Page-level text extractions
_ _ _ _

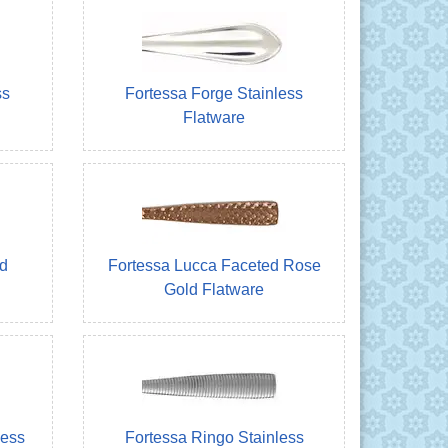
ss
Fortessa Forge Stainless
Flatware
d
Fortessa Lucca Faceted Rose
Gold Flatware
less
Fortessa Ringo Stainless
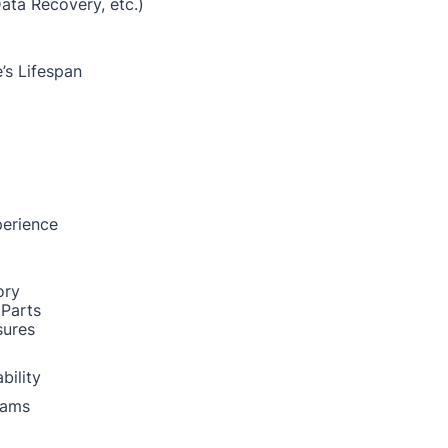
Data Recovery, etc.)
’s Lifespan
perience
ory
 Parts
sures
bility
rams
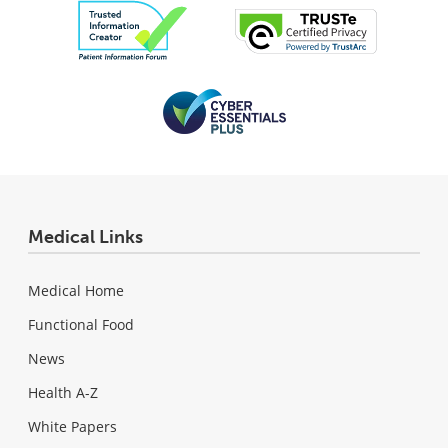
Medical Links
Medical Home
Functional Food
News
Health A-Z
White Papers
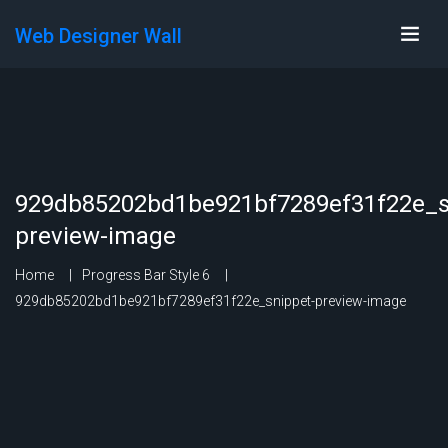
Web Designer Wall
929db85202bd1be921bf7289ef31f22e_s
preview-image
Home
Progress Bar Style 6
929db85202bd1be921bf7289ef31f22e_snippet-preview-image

_ _ _ _

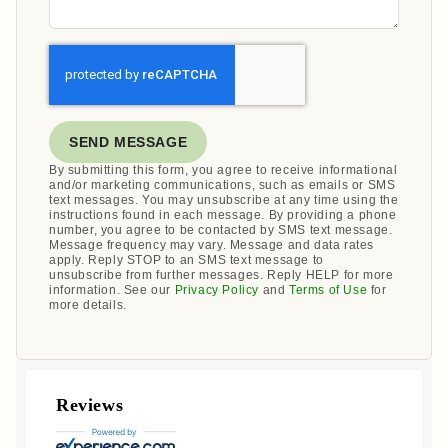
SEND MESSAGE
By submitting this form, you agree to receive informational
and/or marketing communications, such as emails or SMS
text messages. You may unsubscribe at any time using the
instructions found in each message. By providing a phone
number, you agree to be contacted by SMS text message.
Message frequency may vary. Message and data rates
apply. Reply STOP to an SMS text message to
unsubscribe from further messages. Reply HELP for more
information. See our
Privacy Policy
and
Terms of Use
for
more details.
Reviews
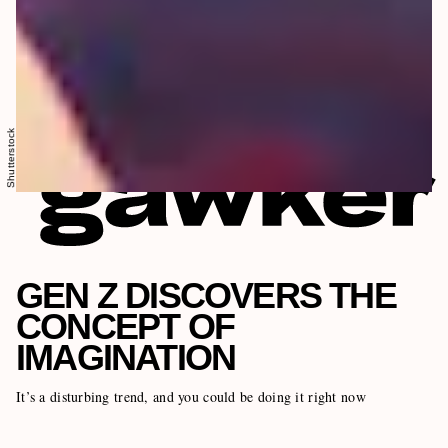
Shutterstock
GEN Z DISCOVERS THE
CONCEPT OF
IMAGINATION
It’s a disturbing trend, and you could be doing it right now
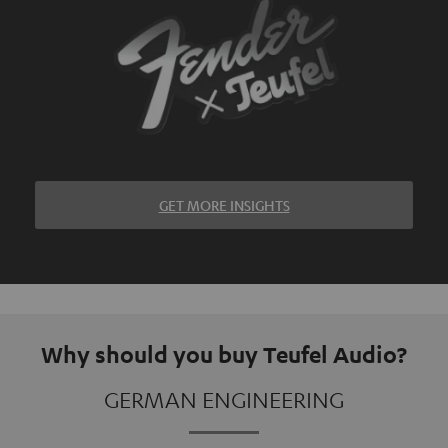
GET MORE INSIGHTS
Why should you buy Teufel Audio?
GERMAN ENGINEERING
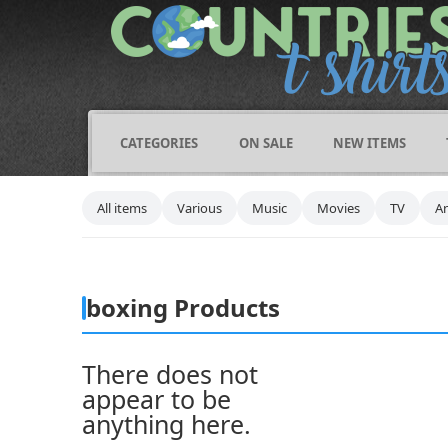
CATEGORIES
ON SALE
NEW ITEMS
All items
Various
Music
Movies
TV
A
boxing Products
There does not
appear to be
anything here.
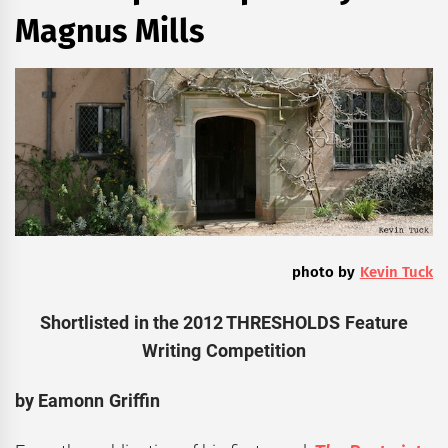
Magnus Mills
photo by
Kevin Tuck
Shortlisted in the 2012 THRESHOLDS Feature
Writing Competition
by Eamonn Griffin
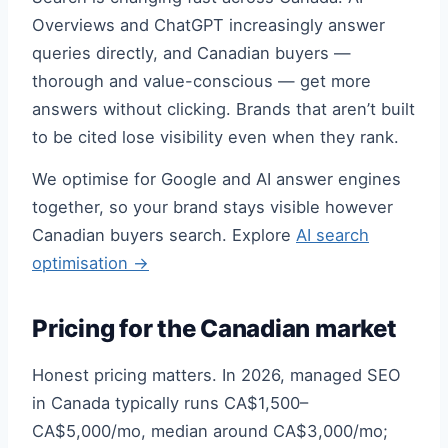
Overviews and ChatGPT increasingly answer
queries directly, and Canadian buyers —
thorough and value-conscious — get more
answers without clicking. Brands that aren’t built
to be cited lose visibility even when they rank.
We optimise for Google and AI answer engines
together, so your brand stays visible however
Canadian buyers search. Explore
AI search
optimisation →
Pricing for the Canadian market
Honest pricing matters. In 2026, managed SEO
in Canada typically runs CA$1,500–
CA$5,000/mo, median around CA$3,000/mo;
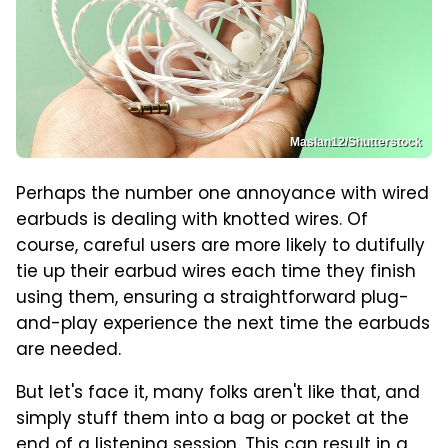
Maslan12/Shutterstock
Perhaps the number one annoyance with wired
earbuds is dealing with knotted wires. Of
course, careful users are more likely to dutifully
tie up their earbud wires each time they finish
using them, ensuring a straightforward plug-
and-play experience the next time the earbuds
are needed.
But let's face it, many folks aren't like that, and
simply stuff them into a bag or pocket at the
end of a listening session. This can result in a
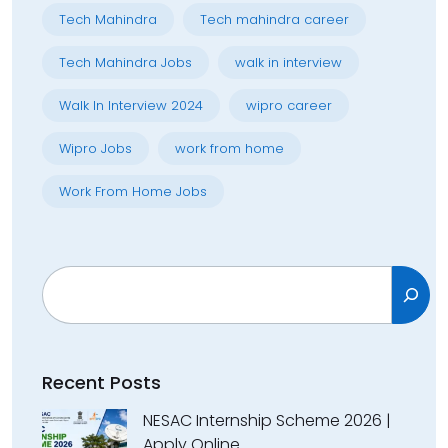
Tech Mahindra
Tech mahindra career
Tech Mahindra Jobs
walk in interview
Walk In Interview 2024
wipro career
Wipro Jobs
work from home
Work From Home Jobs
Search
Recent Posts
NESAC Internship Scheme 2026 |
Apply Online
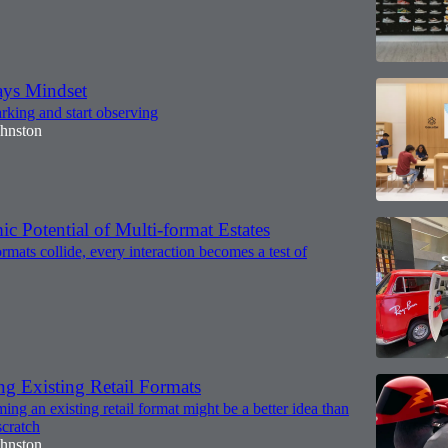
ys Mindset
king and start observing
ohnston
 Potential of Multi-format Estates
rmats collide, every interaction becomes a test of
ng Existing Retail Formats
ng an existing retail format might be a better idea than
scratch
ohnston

_ _ _ _

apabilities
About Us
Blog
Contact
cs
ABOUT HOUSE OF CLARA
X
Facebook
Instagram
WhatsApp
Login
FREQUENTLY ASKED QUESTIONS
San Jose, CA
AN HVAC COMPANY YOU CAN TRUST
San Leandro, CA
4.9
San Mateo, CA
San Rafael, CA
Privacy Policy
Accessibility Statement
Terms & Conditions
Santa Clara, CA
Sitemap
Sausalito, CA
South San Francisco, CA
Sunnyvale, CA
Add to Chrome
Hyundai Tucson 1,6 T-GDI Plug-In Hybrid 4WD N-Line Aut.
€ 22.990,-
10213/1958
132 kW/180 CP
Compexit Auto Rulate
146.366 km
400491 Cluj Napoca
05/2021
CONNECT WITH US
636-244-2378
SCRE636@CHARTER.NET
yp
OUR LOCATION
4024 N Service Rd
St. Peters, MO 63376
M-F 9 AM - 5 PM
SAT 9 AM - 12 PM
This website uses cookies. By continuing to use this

_ _ _ _

- WORK ORDER -
Please quote the records between the lines holding "GET MORE INSIGHTS" and "CA$5,000/mo, median around CA$3,000/mo;", inclusive, and leave the pictures out of your answer.

- OUTPUT OF THE TASK -
GET MORE INSIGHTS
Why should you buy Teufel Audio?
GERMAN ENGINEERING
CATEGORIES
ON SALE
NEW ITEMS
All items
Various
Music
Movies
TV
A
boxing Products
There does not
appear to be
anything here.
Magnus Mills
photo by
Kevin Tuck
Shortlisted in the 2012 THRESHOLDS Feature
Writing Competition
by Eamonn Griffin
Overviews and ChatGPT increasingly answer
queries directly, and Canadian buyers —
thorough and value-conscious — get more
answers without clicking. Brands that aren’t built
to be cited lose visibility even when they rank.
We optimise for Google and AI answer engines
together, so your brand stays visible however
Canadian buyers search. Explore
AI search
optimisation →
Pricing for the Canadian market
Honest pricing matters. In 2026, managed SEO
in Canada typically runs CA$1,500–
CA$5,000/mo, median around CA$3,000/mo;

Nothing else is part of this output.